Gerek Rus tarihçiler ve gerekse Rus ordusu mensubu subaylar Ermenilerin  akıl almaz cinayetlerinden iğrenerek bahsediyorlar.

Kazım Karabekir de anılarında 12 Mart günü Erzurum’a girdiğinde gördüğü manzara çok büyük bir üzüntü ile anlatıyor.

Yine aynı şekilde Şevket Süreyya Aydemir ‘Suyu Arayan Adam’ isimli eserinde; askerlik için gittiği Sarıkamış yolunda Cinis Köyünde gördüğü vahşeti anlatır.

*

Erzurum ve çevresinde zulme uğramamış tek bir aile dahi bulamazsınız.

 Kimi aileler yok oldu, kimileri de doğdukları toprakları terk etmek zorunda kaldı…

Öyle ki  kalanlar,  vatan toprağını işgal eden Rus’u, Ermeni’den daha iyi ve insani buldular.

Antranik ve Marzmanof’a bağlı Ermeni komitacılar, Erzurum ve Kars çevresinde öylesi katliam yaptı ki, bu isimlerin telaffuz edilmesi dahi insanlara hakaret olarak kabul edildi.

Genç nesillere tarihte yaşananlar, tarihçilerin ağzından anlatılmalı ve milli bilinç mutlaka ayakta tutulmalı.

Ama asla kin ve nefret öğretilmeden…

Milli bilinç ve milli duruş sağlanmalı…

*

Geçmişte yaşananlar hafızamızda duruyor ama değerlendirmesini tarihçiler yapsın diyoruz.

Yıllarca ABD’de ya da Avrupa’nın herhangi bir ülkesinde yaşayan Diasporanın yaptığı ve yapmağa çalıştığı gibi değil…

Diasporanın kendi varlığının sürdürebilmesi ve Ermenistan üzerinde nüfus sahibi olabilmesi Türkiye ve Türk düşmanlığına endekslenmiş bir halde… 

Diasporanın yaşadığı ülke parlamentoları da Ermeniler’den gelecek oylara göre politika belirliyor.

Yani karşılıklı çıkarlar söz konusu…

Geçmişte yaşananlar kimsenin umurunda değil…  Zaten böyle olsaydı Amerikalılar Kızılderili ve Zenci kıyımlarını parlamentolarında tartışır ve başkentlerinin göbeğine önce kendi soykırım anıtlarını dikme zorunda kalırlardı.
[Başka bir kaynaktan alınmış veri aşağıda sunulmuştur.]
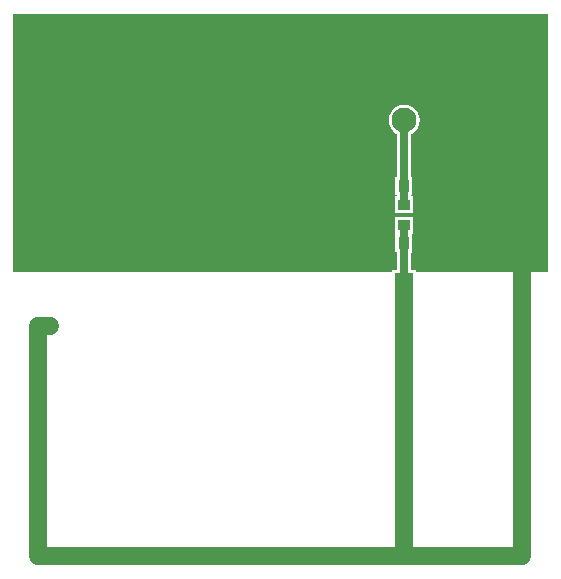
<source format=gtl>
G04 Layer_Physical_Order=1*
G04 Layer_Color=255*
%FSLAX24Y24*%
%MOIN*%
G70*
G01*
G75*
%ADD10R,0.0394X0.0354*%
%ADD11R,0.0591X0.0591*%
%ADD12R,0.0354X0.0394*%
%ADD13C,0.0591*%
%ADD14C,0.0276*%
%ADD15R,0.1181X0.0472*%
%ADD16C,0.0984*%
%ADD17C,0.0866*%
%ADD18C,0.0827*%
%ADD19C,0.0433*%
G36*
X27819Y20370D02*
X27352D01*
X27347Y20403D01*
X27308Y20499D01*
X27244Y20581D01*
X27162Y20645D01*
X27066Y20685D01*
X26962Y20698D01*
X26859Y20685D01*
X26763Y20645D01*
X26680Y20581D01*
X26617Y20499D01*
X26577Y20403D01*
X26573Y20370D01*
X23408D01*
Y20445D01*
X23266D01*
X23264Y21004D01*
X23293Y21033D01*
X23293D01*
Y21627D01*
X23313Y21668D01*
X23317D01*
Y22223D01*
X22723D01*
Y21671D01*
X22723Y21668D01*
X22723D01*
X22738Y21627D01*
X22738Y21627D01*
Y21033D01*
X22779D01*
X22781Y20480D01*
X22745Y20445D01*
X22617D01*
Y20370D01*
X10001D01*
Y21290D01*
X10001Y28986D01*
X27819Y28986D01*
X27819Y20370D01*
D02*
G37*
%LPC*%
G36*
X23030Y25948D02*
X22896Y25930D01*
X22771Y25878D01*
X22664Y25796D01*
X22582Y25689D01*
X22530Y25564D01*
X22512Y25430D01*
X22530Y25296D01*
X22582Y25171D01*
X22664Y25064D01*
X22771Y24982D01*
X22778Y24979D01*
Y23537D01*
X22738D01*
Y22943D01*
X22778D01*
Y22892D01*
X22723D01*
Y22337D01*
X23317D01*
Y22892D01*
X23262D01*
Y22943D01*
X23293D01*
Y23537D01*
X23262D01*
Y24971D01*
X23289Y24982D01*
X23396Y25064D01*
X23478Y25171D01*
X23530Y25296D01*
X23548Y25430D01*
X23530Y25564D01*
X23478Y25689D01*
X23396Y25796D01*
X23289Y25878D01*
X23164Y25930D01*
X23030Y25948D01*
D02*
G37*
%LPD*%
D10*
X23020Y21945D02*
D03*
Y22615D02*
D03*
D11*
X23012Y20049D02*
D03*
D12*
X23015Y23240D02*
D03*
X23685D02*
D03*
X23015Y21330D02*
D03*
X23685D02*
D03*
D13*
X10821Y18573D02*
X11212D01*
X10821Y10896D02*
Y18573D01*
Y10896D02*
X26962D01*
Y20299D01*
X23012Y10896D02*
Y20049D01*
D14*
X23018Y21920D02*
X23025Y19892D01*
X23020Y22615D02*
Y25450D01*
D15*
X27002Y20601D02*
D03*
D16*
X22030Y24430D02*
D03*
X22030Y26430D02*
D03*
X24030Y24430D02*
D03*
D17*
Y26430D02*
D03*
D18*
X23030Y25430D02*
D03*
D19*
X16776Y21034D02*
D03*
X14713D02*
D03*
X12651D02*
D03*
X18838D02*
D03*
X20901D02*
D03*
X25026D02*
D03*
X10588D02*
D03*
X11971Y22190D02*
D03*
X11381Y23371D02*
D03*
X11971Y24552D02*
D03*
X11381Y25733D02*
D03*
X11971Y26914D02*
D03*
X11381Y28095D02*
D03*
X13153Y22190D02*
D03*
X12562Y23371D02*
D03*
X13153Y24552D02*
D03*
X12562Y25733D02*
D03*
X13153Y26914D02*
D03*
X12562Y28095D02*
D03*
X14334Y22190D02*
D03*
X13743Y23371D02*
D03*
X14334Y24552D02*
D03*
X13743Y25733D02*
D03*
X14334Y26914D02*
D03*
X13743Y28095D02*
D03*
X15515Y22190D02*
D03*
X14924Y23371D02*
D03*
X15515Y24552D02*
D03*
X14924Y25733D02*
D03*
X15515Y26914D02*
D03*
X14924Y28095D02*
D03*
X16696Y22190D02*
D03*
X16105Y23371D02*
D03*
X16696Y24552D02*
D03*
X16105Y25733D02*
D03*
X16696Y26914D02*
D03*
X16105Y28095D02*
D03*
X17877Y22190D02*
D03*
X17286Y23371D02*
D03*
X17877Y24552D02*
D03*
X17286Y25733D02*
D03*
X17877Y26914D02*
D03*
X17286Y28095D02*
D03*
X19058Y22190D02*
D03*
X18468Y23371D02*
D03*
X19058Y24552D02*
D03*
X18468Y25733D02*
D03*
X19058Y26914D02*
D03*
X18468Y28095D02*
D03*
X20239Y22190D02*
D03*
X19649Y23371D02*
D03*
X20239Y24552D02*
D03*
X19649Y25733D02*
D03*
X20239Y26914D02*
D03*
X19649Y28095D02*
D03*
X21420Y22190D02*
D03*
X20830Y23371D02*
D03*
Y25733D02*
D03*
Y28095D02*
D03*
X22011Y23371D02*
D03*
Y28095D02*
D03*
X23783Y22190D02*
D03*
X23192Y28095D02*
D03*
X24964Y22190D02*
D03*
X24373Y23371D02*
D03*
X24964Y24552D02*
D03*
Y26914D02*
D03*
X24373Y28095D02*
D03*
X26145Y22190D02*
D03*
X25554Y23371D02*
D03*
X26145Y24552D02*
D03*
X25554Y25733D02*
D03*
X26145Y26914D02*
D03*
X25554Y28095D02*
D03*
X27326Y22190D02*
D03*
X26735Y23371D02*
D03*
X27326Y24552D02*
D03*
X26735Y25733D02*
D03*
X27326Y26914D02*
D03*
X26735Y28095D02*
D03*
M02*

</source>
Fransa, Cezayir’deki katliamın veya  Korsikalılar’a halen uygulanan  insan hakları ihlallerinin hesabını verebilir mi acaba…

***

Zaman zaman ülkeler  parlamentolarında ,ABD Temsilciler Meclisi Dış İlişkiler Komitesi’nde, milletimizi, özellikle de Doğu Anadolu Bölgesinde yaşayan insanlarımızı yaralayan, Ermeni menşeili  tasarıları  kabul ediyorlar.

Biliyoruz ki, bu tasarıya evet diyenler yüksek çıkarlar peşindeki küçük insanlar…

Bırakın tarih bilgisini, coğrafyayı da tanımayan,dünya atlasında Türkiye’nin ve Erzurum’un yerini dahi bilemeyecek kişiler bunlar…

Evet dedikleri tasarı, bizim için sadece bir kağıttan ibaret…

Biz dik durmalı , Üniversitelerimiz ve tarihçilerimizle dünyaya gerçeği anlatmağa devam etmeliyiz.

Sözde soykırım tasarısına evet diyenler bilmeli ki;

Türk  Milleti, tarihi boyunca kendine yapılanları affetmedi ama  kindar da  olmadı…

Ve asla kan davası gütmedi…

Buna mensup olduğu milli ve manevi değerleri izin vermedi.